Sanofi (India) is likely to be granted marketing authorisation for its new anti-tuberculosis medicine rifapentine, without the requirement of local clinical trials in India.
The Subject Experts Committee (SEC) for Antimicrobials & Antivirals has reportedly recommended the Central Drugs Standard Control Organization (CDSCO) to grant conditional approval to import and market the drug. CDSCO is the top drug regulator in India.
Rifapentine, however, should be available only through the National TB Control Program for the treatment of LTBI.
It is also required that the company conduct phase IV clinical trial on the drug. A drug surveillance programme, for which a protocol should be developed in consultation with the programme expert and submitted to CDSCO for review through SEC, should also be in place.

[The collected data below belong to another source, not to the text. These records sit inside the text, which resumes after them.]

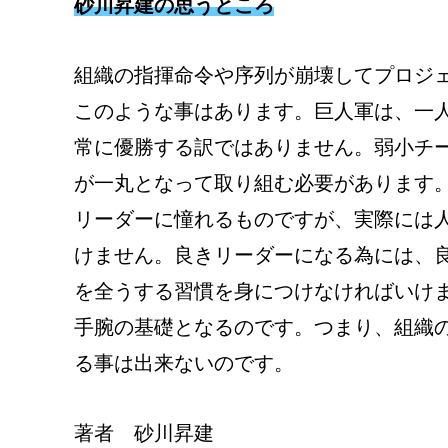
砂川昇建の思うところ
組織の指揮命令や序列が崩壊してプロジ
このような事はあります。巨人軍は、一
常に優勝する訳ではありません。弱小チ
が一丸となって取り組む必要があります
リーダーに憧れるものですが、実際には
けません。良きリーダーになる為には、
を全うする習慣を身につけなければいけ
手腕の基礎となるのです。つまり、組織
る事は出来ないのです。
著者 砂川昇建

Rifapentine, which is sold under the brand name Priftin, is used in the treatment of latent tuberculosis infection (LTBI). The once-weekly rifapentine 150 mg pills are found to be effective to cut short the TB drug regimen by three months.
Unlike the active disease, LTBI shows no outward symptoms, hence it is often left undiagnosed. The proportion of LTBI is estimated at around 40% in India, which is far higher than the world average.
India has set an ambitious target of eliminating TB by 2015. The goal is to end the country’s number one infectious killer five years ahead of the global target of 2030.